**Instructions to follow**
Repeat the records below verbatim and include no pictures.

**Information given**
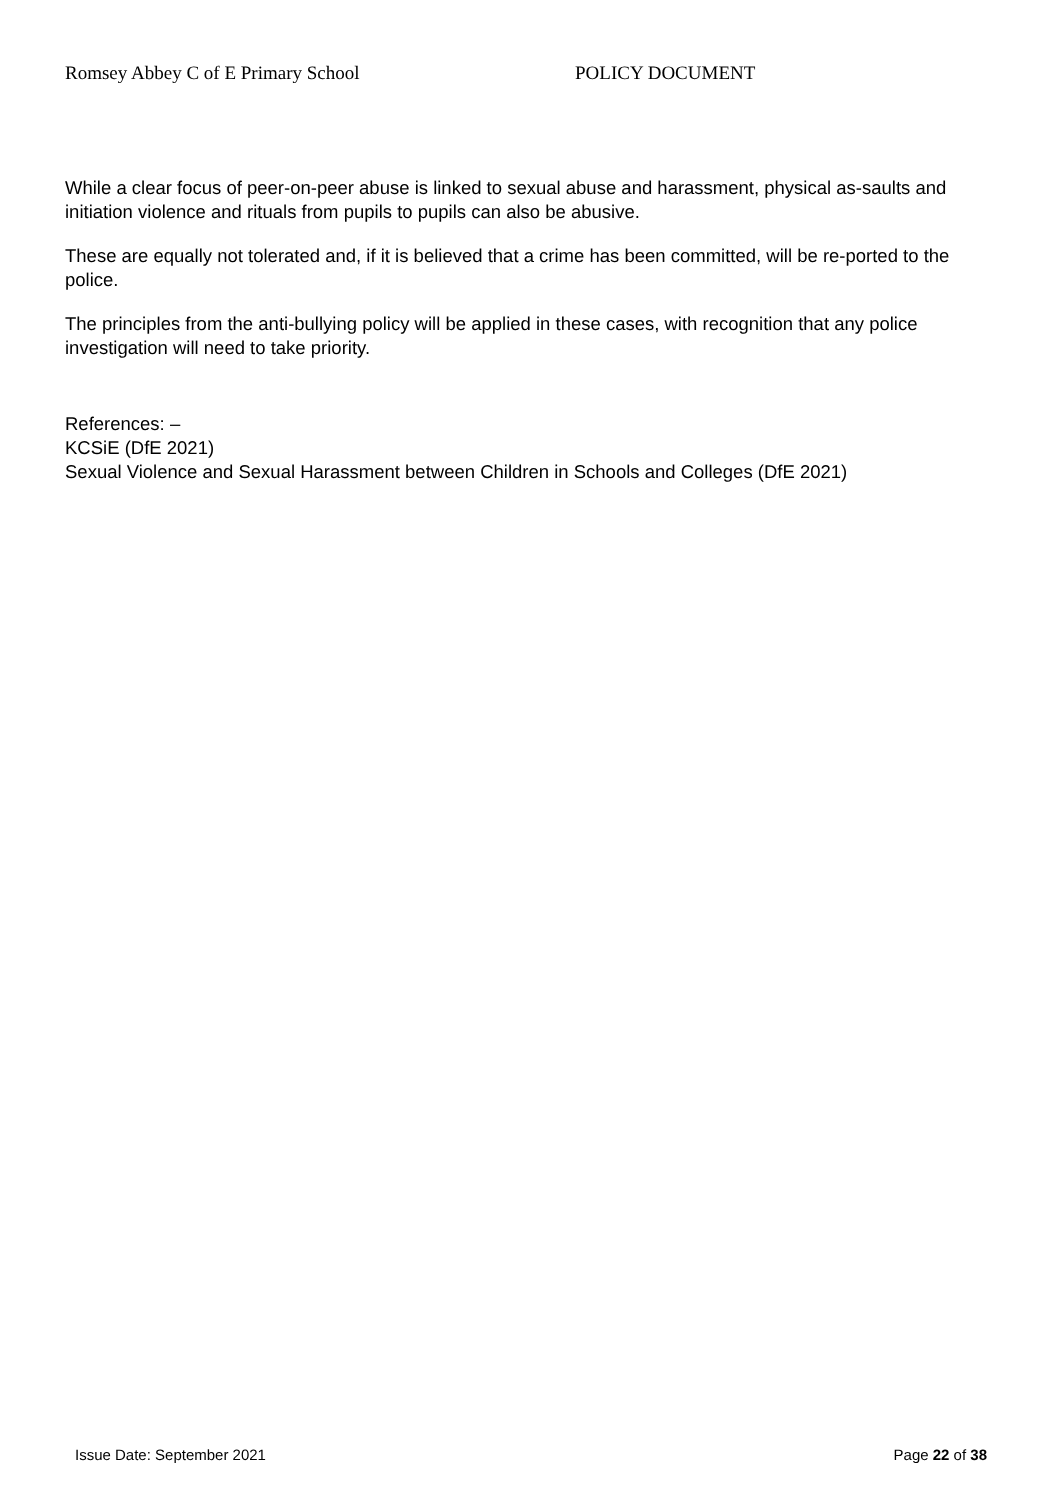Romsey Abbey C of E Primary School POLICY DOCUMENT
While a clear focus of peer-on-peer abuse is linked to sexual abuse and harassment, physical as-saults and initiation violence and rituals from pupils to pupils can also be abusive.
These are equally not tolerated and, if it is believed that a crime has been committed, will be re-ported to the police.
The principles from the anti-bullying policy will be applied in these cases, with recognition that any police investigation will need to take priority.
References: –
KCSiE (DfE 2021)
Sexual Violence and Sexual Harassment between Children in Schools and Colleges (DfE 2021)
Issue Date: September 2021 Page 22 of 38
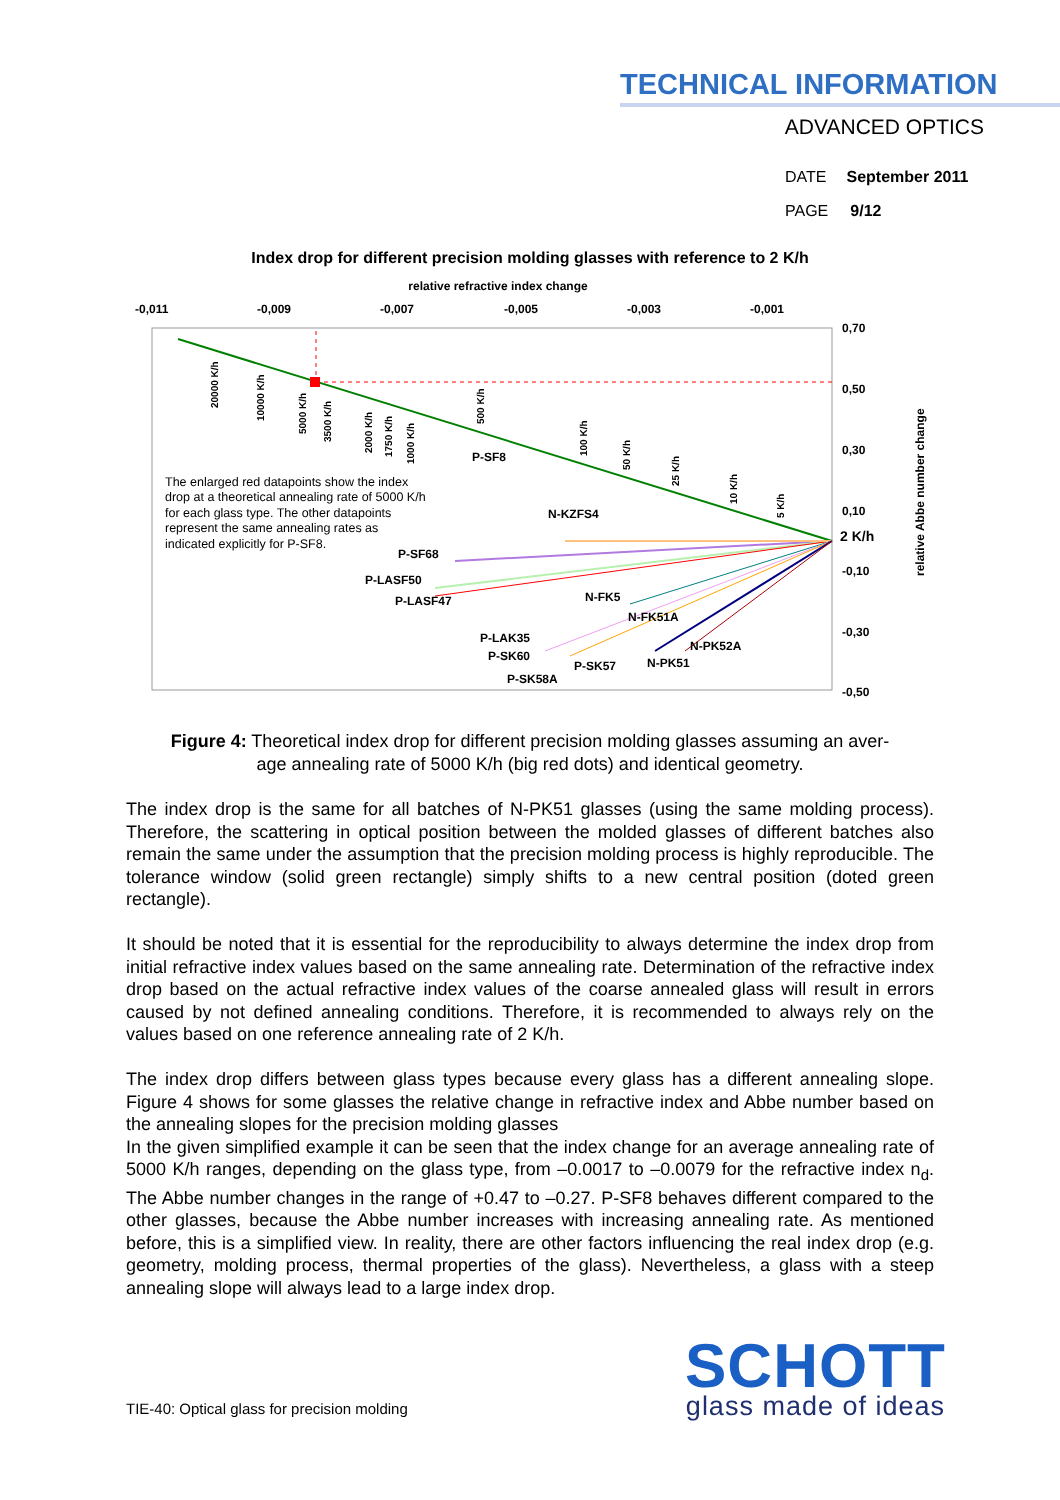TECHNICAL INFORMATION
ADVANCED OPTICS
DATE September 2011
PAGE 9/12
Index drop for different precision molding glasses with reference to 2 K/h
relative refractive index change
-0,011
-0,009
-0,007
-0,005
-0,003
-0,001
0,70
0,50
0,30
0,10
2 K/h
-0,10
-0,30
-0,50
relative Abbe number change
P-SF8
N-KZFS4
P-SF68
P-LASF50
P-LASF47
N-FK5
N-FK51A
P-LAK35
P-SK60
P-SK57
N-PK52A
N-PK51
P-SK58A
20000 K/h
10000 K/h
5000 K/h
3500 K/h
2000 K/h
1750 K/h
1000 K/h
500 K/h
100 K/h
50 K/h
25 K/h
10 K/h
5 K/h
The enlarged red datapoints show the index
drop at a theoretical annealing rate of 5000 K/h
for each glass type. The other datapoints
represent the same annealing rates as
indicated explicitly for P-SF8.
Figure 4: Theoretical index drop for different precision molding glasses assuming an aver-
age annealing rate of 5000 K/h (big red dots) and identical geometry.
The index drop is the same for all batches of N-PK51 glasses (using the same molding process). Therefore, the scattering in optical position between the molded glasses of different batches also remain the same under the assumption that the precision molding process is highly reproducible. The tolerance window (solid green rectangle) simply shifts to a new central position (doted green rectangle).
It should be noted that it is essential for the reproducibility to always determine the index drop from initial refractive index values based on the same annealing rate. Determination of the refractive index drop based on the actual refractive index values of the coarse annealed glass will result in errors caused by not defined annealing conditions. Therefore, it is recommended to always rely on the values based on one reference annealing rate of 2 K/h.
The index drop differs between glass types because every glass has a different annealing slope. Figure 4 shows for some glasses the relative change in refractive index and Abbe number based on the annealing slopes for the precision molding glasses
In the given simplified example it can be seen that the index change for an average annealing rate of 5000 K/h ranges, depending on the glass type, from –0.0017 to –0.0079 for the refractive index n<sub>d</sub>. The Abbe number changes in the range of +0.47 to –0.27. P-SF8 behaves different compared to the other glasses, because the Abbe number increases with increasing annealing rate. As mentioned before, this is a simplified view. In reality, there are other factors influencing the real index drop (e.g. geometry, molding process, thermal properties of the glass). Nevertheless, a glass with a steep annealing slope will always lead to a large index drop.
TIE-40: Optical glass for precision molding
SCHOTT
glass made of ideas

**Result for this task**
Romsey Abbey C of E Primary School POLICY DOCUMENT
While a clear focus of peer-on-peer abuse is linked to sexual abuse and harassment, physical as-saults and initiation violence and rituals from pupils to pupils can also be abusive.
These are equally not tolerated and, if it is believed that a crime has been committed, will be re-ported to the police.
The principles from the anti-bullying policy will be applied in these cases, with recognition that any police investigation will need to take priority.
References: –
KCSiE (DfE 2021)
Sexual Violence and Sexual Harassment between Children in Schools and Colleges (DfE 2021)
Issue Date: September 2021 Page 22 of 38
TECHNICAL INFORMATION
ADVANCED OPTICS
DATE September 2011
PAGE 9/12
Index drop for different precision molding glasses with reference to 2 K/h
relative refractive index change
-0,011
-0,009
-0,007
-0,005
-0,003
-0,001
0,70
0,50
0,30
0,10
2 K/h
-0,10
-0,30
-0,50
relative Abbe number change
P-SF8
N-KZFS4
P-SF68
P-LASF50
P-LASF47
N-FK5
N-FK51A
P-LAK35
P-SK60
P-SK57
N-PK52A
N-PK51
P-SK58A
20000 K/h
10000 K/h
5000 K/h
3500 K/h
2000 K/h
1750 K/h
1000 K/h
500 K/h
100 K/h
50 K/h
25 K/h
10 K/h
5 K/h
The enlarged red datapoints show the index
drop at a theoretical annealing rate of 5000 K/h
for each glass type. The other datapoints
represent the same annealing rates as
indicated explicitly for P-SF8.
Figure 4: Theoretical index drop for different precision molding glasses assuming an aver-
age annealing rate of 5000 K/h (big red dots) and identical geometry.
The index drop is the same for all batches of N-PK51 glasses (using the same molding process). Therefore, the scattering in optical position between the molded glasses of different batches also remain the same under the assumption that the precision molding process is highly reproducible. The tolerance window (solid green rectangle) simply shifts to a new central position (doted green rectangle).
It should be noted that it is essential for the reproducibility to always determine the index drop from initial refractive index values based on the same annealing rate. Determination of the refractive index drop based on the actual refractive index values of the coarse annealed glass will result in errors caused by not defined annealing conditions. Therefore, it is recommended to always rely on the values based on one reference annealing rate of 2 K/h.
The index drop differs between glass types because every glass has a different annealing slope. Figure 4 shows for some glasses the relative change in refractive index and Abbe number based on the annealing slopes for the precision molding glasses
In the given simplified example it can be seen that the index change for an average annealing rate of 5000 K/h ranges, depending on the glass type, from –0.0017 to –0.0079 for the refractive index n<sub>d</sub>. The Abbe number changes in the range of +0.47 to –0.27. P-SF8 behaves different compared to the other glasses, because the Abbe number increases with increasing annealing rate. As mentioned before, this is a simplified view. In reality, there are other factors influencing the real index drop (e.g. geometry, molding process, thermal properties of the glass). Nevertheless, a glass with a steep annealing slope will always lead to a large index drop.
TIE-40: Optical glass for precision molding
SCHOTT
glass made of ideas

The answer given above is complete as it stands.